- A backward-mounted body turns an old Ford truck into a head scratcher for everyone who sees it driving down the road.
- The flipped conversion took former race-car driver Davey Hamilton and his dad some time to get right, and creative solutions needed to be found, but all the important parts are original.
- This classic joins the ranks of other "backward" vehicles, including one used in the movies.
Former IndyCar driver Davey Hamilton is used to going fast. But when he's tooling around his Indiana hometown in his dramatically customized 1952 Ford pickup truck, he's more used to going backward instead.

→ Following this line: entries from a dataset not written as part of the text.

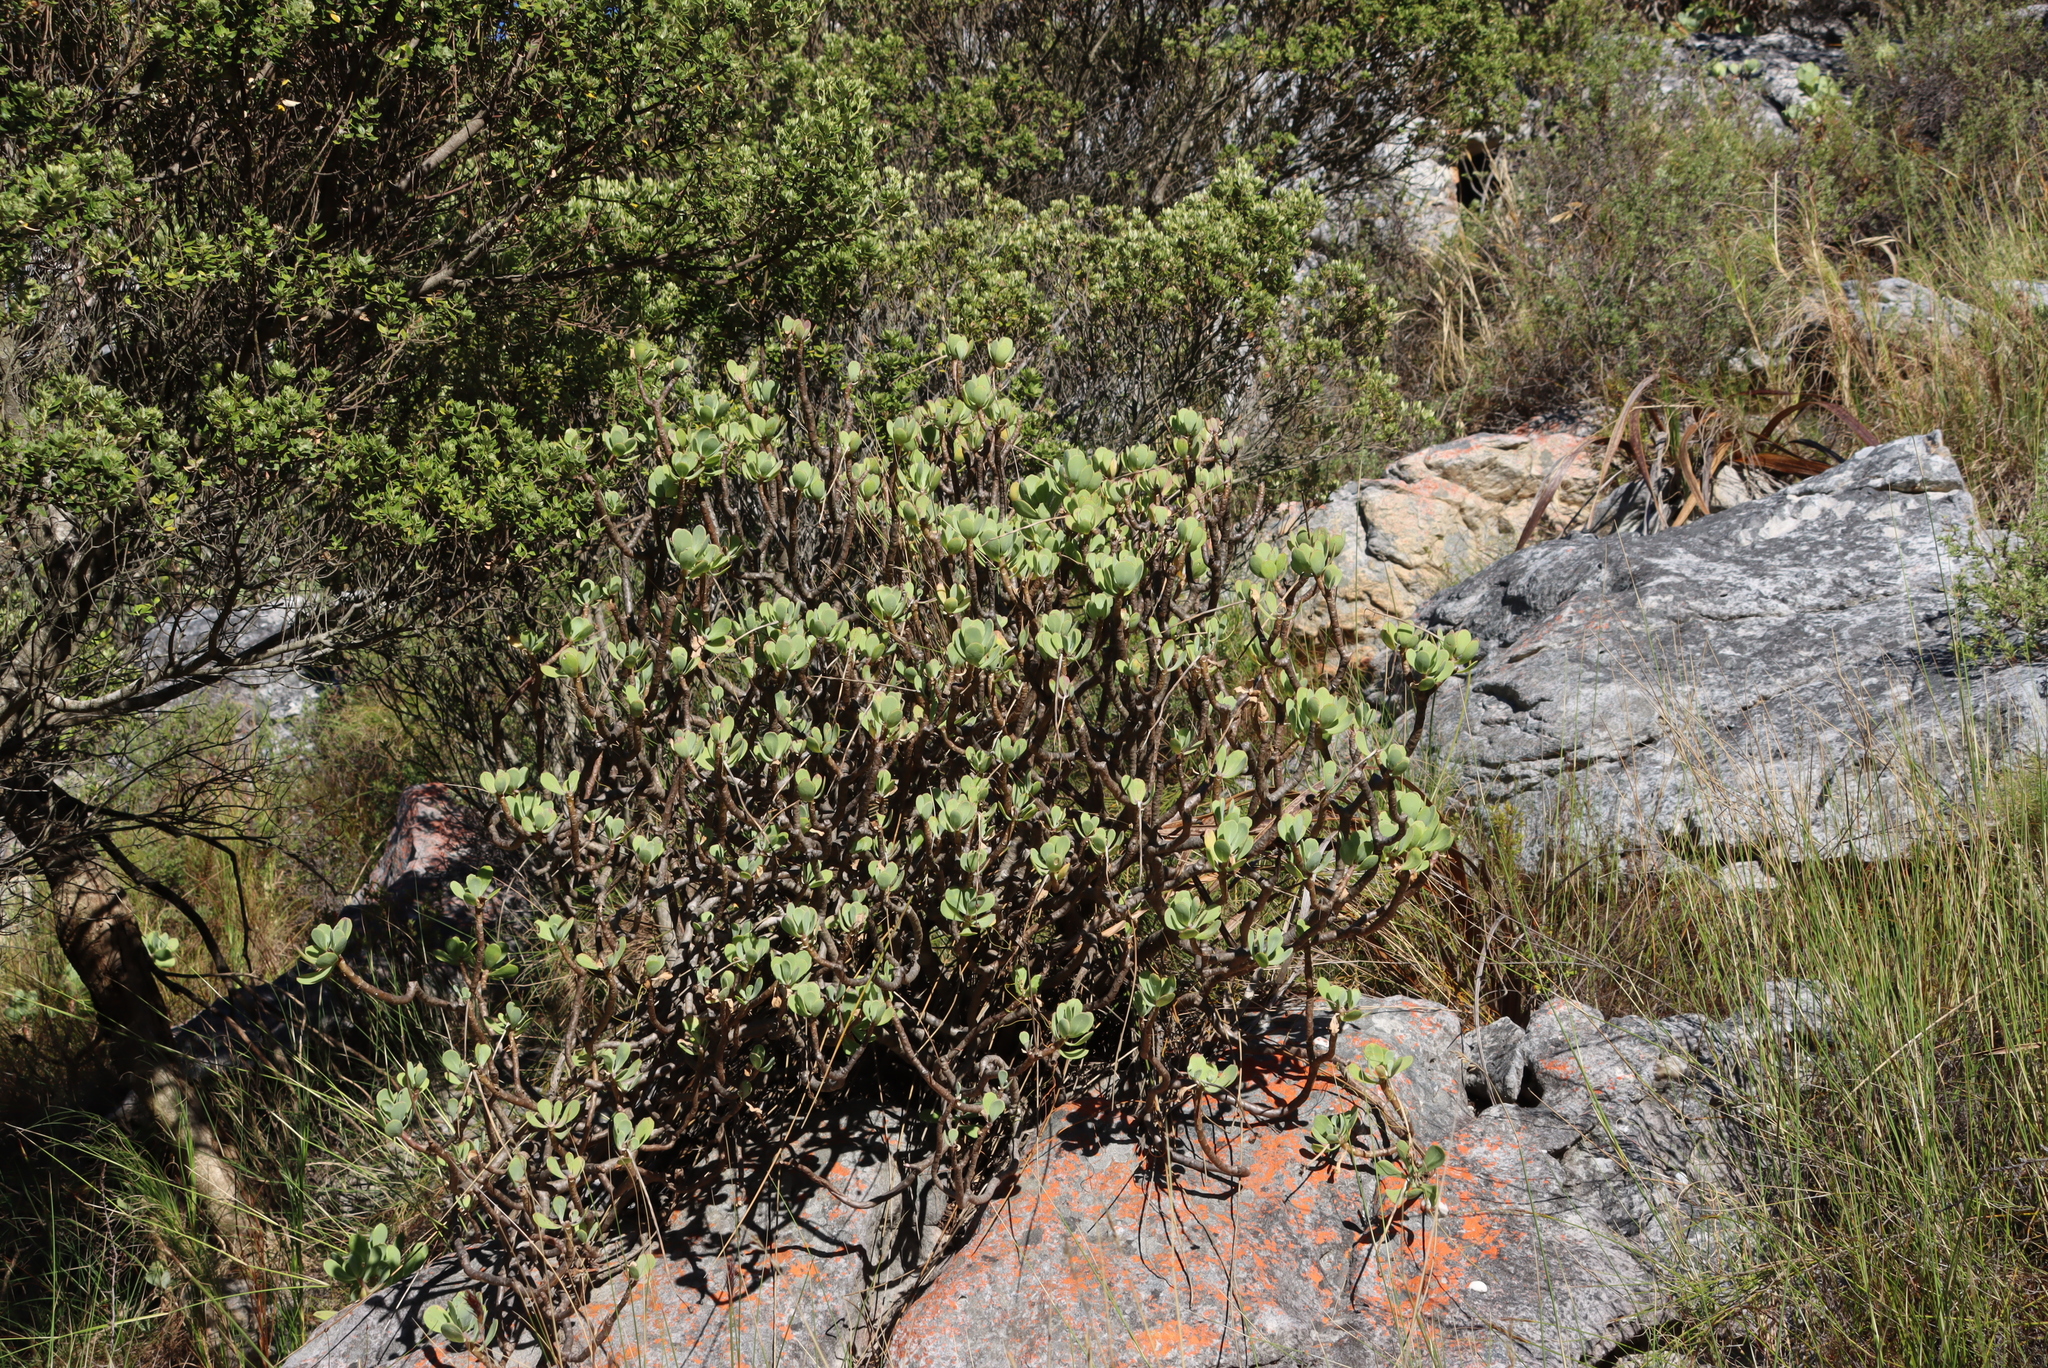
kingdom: Plantae
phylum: Tracheophyta
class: Magnoliopsida
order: Asterales
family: Asteraceae
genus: Othonna
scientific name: Othonna dentata
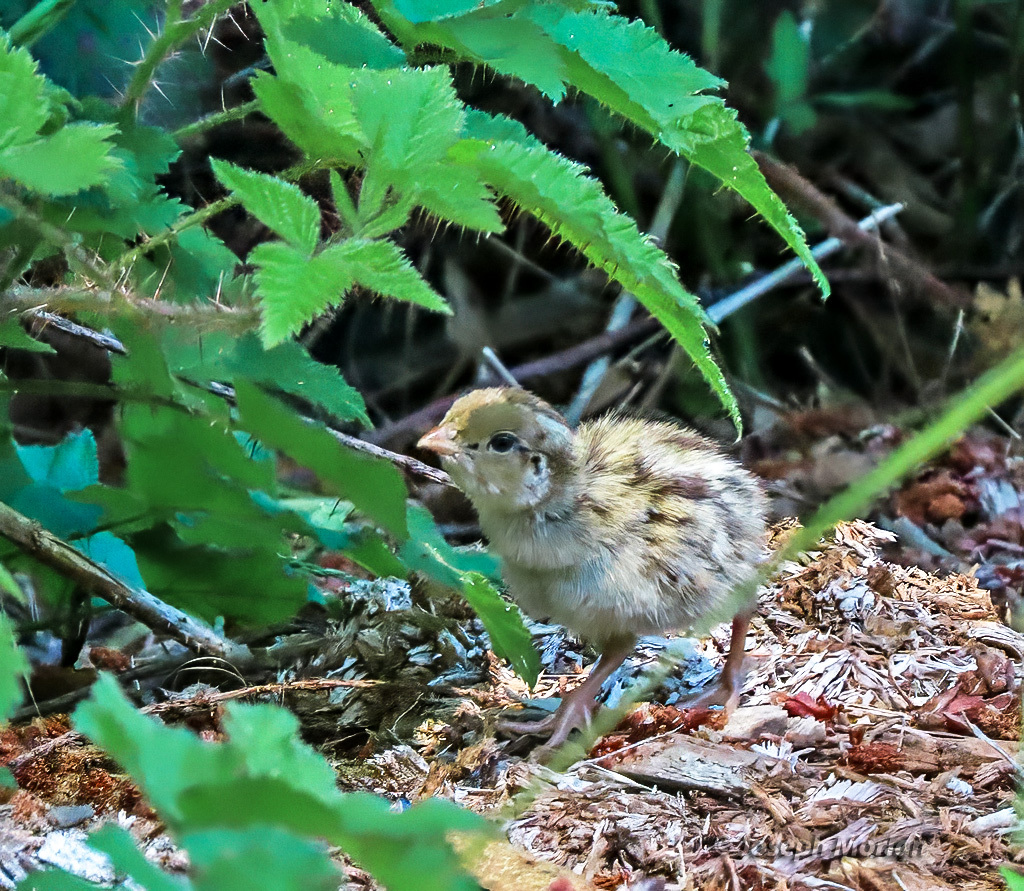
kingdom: Animalia
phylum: Chordata
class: Aves
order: Galliformes
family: Odontophoridae
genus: Callipepla
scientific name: Callipepla californica
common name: California quail
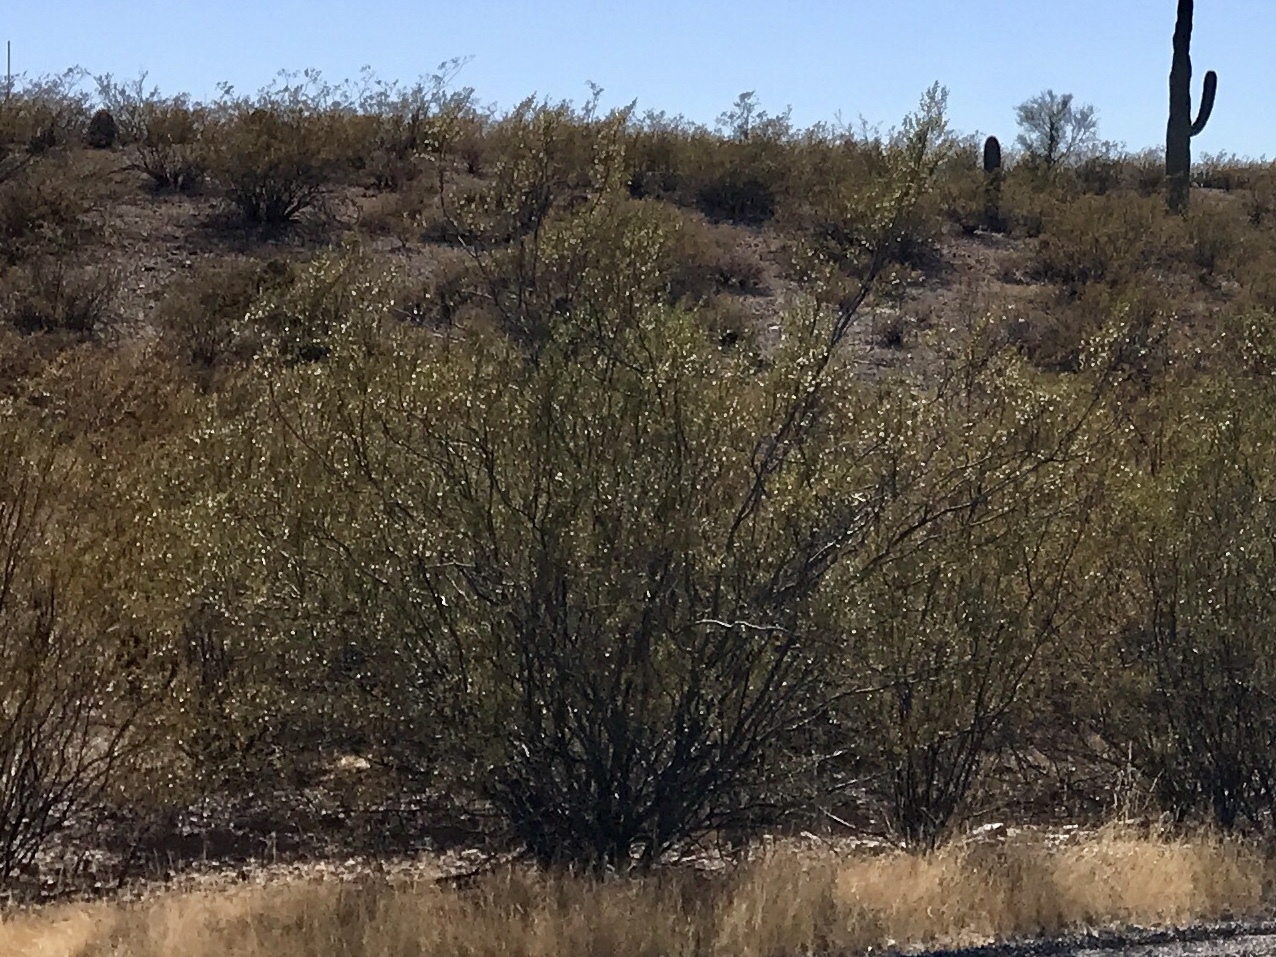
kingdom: Plantae
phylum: Tracheophyta
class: Magnoliopsida
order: Zygophyllales
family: Zygophyllaceae
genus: Larrea
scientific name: Larrea tridentata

Well, at least giving the impression that he's going backward. As a creative car guy who has modified a few cars in his day, Hamilton, along with his dad, came up with the idea to rotate the truck's body around so that when he drives down the road, it looks like he's doing everything in reverse.
Turns out, there are no rules on the books about just which end of the body needs to be pointing in which direction on a vehicle, so once Hamilton and his crew installed things like headlights, taillights and windshield wipers in the "right" places and the truck passed inspection, he was cleared to drive. And as you can see in the video above from Barcroft Cars' Ridiculous Rides, he enjoys the attention that driving backward brings.
As for actually doing the conversion, Hamilton said that all of the body mounts had to be moved around to fit the reversal, which took some time to get right. There was plenty of room for the Chevy 350 engine in the truck's bed (which is now covered by a piece of plywood) but he needed to install a larger radiator, since the air that came into the engine bay from holes in the tailgate—surprise—wasn't enough to cool the engine on its own. A fuel tank in the former trunk and some leftover racing seats in the cabin, and the pickup was ready to go.
The modifications make the truck relatively easy to drive, Hamilton says, as long as he remembers to get into the "wrong" door every time. Since the seats face the front way in the cabin, there's not a lot of room for his legs. That's apparently a small price to pay for making sure he has a Ford unlike anything else in town.
Hamilton was not the first person to think of reversing the body on top of a powertrain and chassis. The trick has been used in movies: a stunt Subaru WRX was modified to run backward during a scene in Kingsman: The Secret Service to create the illusion that a car chase happened with the Subaru in reverse. There was also a Chevy truck owner who did the front-is-rear treatment to his early 1990s Sierra pickup. Sometimes, to go forward, you've got to think backward.